▶ DATA SUPPLIED:
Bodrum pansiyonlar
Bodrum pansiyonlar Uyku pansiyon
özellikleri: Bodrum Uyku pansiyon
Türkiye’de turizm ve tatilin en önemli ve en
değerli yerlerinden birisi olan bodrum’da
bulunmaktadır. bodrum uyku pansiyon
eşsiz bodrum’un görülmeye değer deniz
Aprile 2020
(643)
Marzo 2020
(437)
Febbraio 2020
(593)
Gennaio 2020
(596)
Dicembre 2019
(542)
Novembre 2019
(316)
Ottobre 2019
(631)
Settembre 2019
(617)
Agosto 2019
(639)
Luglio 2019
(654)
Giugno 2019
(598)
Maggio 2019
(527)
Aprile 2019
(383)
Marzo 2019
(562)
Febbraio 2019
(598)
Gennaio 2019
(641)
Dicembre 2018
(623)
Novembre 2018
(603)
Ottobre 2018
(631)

▶ TASK DIRECTIONS: Could you quote, exactly as they appear, the line containing "Dicembre 2018" and every line after it to the end of the records above?

▶ YOUR RESPONSE:
Dicembre 2018
(623)
Novembre 2018
(603)
Ottobre 2018
(631)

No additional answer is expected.